## Datos para procesar
►

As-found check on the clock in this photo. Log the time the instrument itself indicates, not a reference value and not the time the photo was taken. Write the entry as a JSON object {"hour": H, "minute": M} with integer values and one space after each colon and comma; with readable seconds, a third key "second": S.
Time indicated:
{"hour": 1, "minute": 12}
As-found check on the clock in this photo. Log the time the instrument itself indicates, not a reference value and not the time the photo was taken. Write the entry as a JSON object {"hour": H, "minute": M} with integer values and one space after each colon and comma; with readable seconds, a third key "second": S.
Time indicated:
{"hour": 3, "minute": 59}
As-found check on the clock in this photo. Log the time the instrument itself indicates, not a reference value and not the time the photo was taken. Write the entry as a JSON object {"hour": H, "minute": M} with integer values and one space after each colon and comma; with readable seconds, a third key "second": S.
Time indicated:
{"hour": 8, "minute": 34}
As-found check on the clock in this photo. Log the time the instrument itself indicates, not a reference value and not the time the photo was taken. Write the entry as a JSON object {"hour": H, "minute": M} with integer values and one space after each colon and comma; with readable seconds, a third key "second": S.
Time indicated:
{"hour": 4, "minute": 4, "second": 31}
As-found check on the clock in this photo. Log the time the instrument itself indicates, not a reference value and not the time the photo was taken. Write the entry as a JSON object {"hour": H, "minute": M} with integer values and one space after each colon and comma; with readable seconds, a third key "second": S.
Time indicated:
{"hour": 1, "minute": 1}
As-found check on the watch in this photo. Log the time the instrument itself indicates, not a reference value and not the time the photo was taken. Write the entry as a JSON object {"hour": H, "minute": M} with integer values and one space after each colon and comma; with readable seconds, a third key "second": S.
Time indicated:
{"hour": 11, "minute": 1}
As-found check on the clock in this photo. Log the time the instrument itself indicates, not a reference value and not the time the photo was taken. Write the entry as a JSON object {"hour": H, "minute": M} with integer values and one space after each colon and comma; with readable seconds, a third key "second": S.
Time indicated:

◄

## Instrucciones de la tarea
Convierte en una lista numerada todas las líneas de los ítems de arriba, sin incluir las líneas en blanco.

## Resultado
1. As-found check on the clock in this photo. Log the time the instrument itself indicates, not a reference value and not the time the photo was taken. Write the entry as a JSON object {"hour": H, "minute": M} with integer values and one space after each colon and comma; with readable seconds, a third key "second": S.
2. Time indicated:
3. {"hour": 1, "minute": 12}
4. As-found check on the clock in this photo. Log the time the instrument itself indicates, not a reference value and not the time the photo was taken. Write the entry as a JSON object {"hour": H, "minute": M} with integer values and one space after each colon and comma; with readable seconds, a third key "second": S.
5. Time indicated:
6. {"hour": 3, "minute": 59}
7. As-found check on the clock in this photo. Log the time the instrument itself indicates, not a reference value and not the time the photo was taken. Write the entry as a JSON object {"hour": H, "minute": M} with integer values and one space after each colon and comma; with readable seconds, a third key "second": S.
8. Time indicated:
9. {"hour": 8, "minute": 34}
10. As-found check on the clock in this photo. Log the time the instrument itself indicates, not a reference value and not the time the photo was taken. Write the entry as a JSON object {"hour": H, "minute": M} with integer values and one space after each colon and comma; with readable seconds, a third key "second": S.
11. Time indicated:
12. {"hour": 4, "minute": 4, "second": 31}
13. As-found check on the clock in this photo. Log the time the instrument itself indicates, not a reference value and not the time the photo was taken. Write the entry as a JSON object {"hour": H, "minute": M} with integer values and one space after each colon and comma; with readable seconds, a third key "second": S.
14. Time indicated:
15. {"hour": 1, "minute": 1}
16. As-found check on the watch in this photo. Log the time the instrument itself indicates, not a reference value and not the time the photo was taken. Write the entry as a JSON object {"hour": H, "minute": M} with integer values and one space after each colon and comma; with readable seconds, a third key "second": S.
17. Time indicated:
18. {"hour": 11, "minute": 1}
19. As-found check on the clock in this photo. Log the time the instrument itself indicates, not a reference value and not the time the photo was taken. Write the entry as a JSON object {"hour": H, "minute": M} with integer values and one space after each colon and comma; with readable seconds, a third key "second": S.
20. Time indicated:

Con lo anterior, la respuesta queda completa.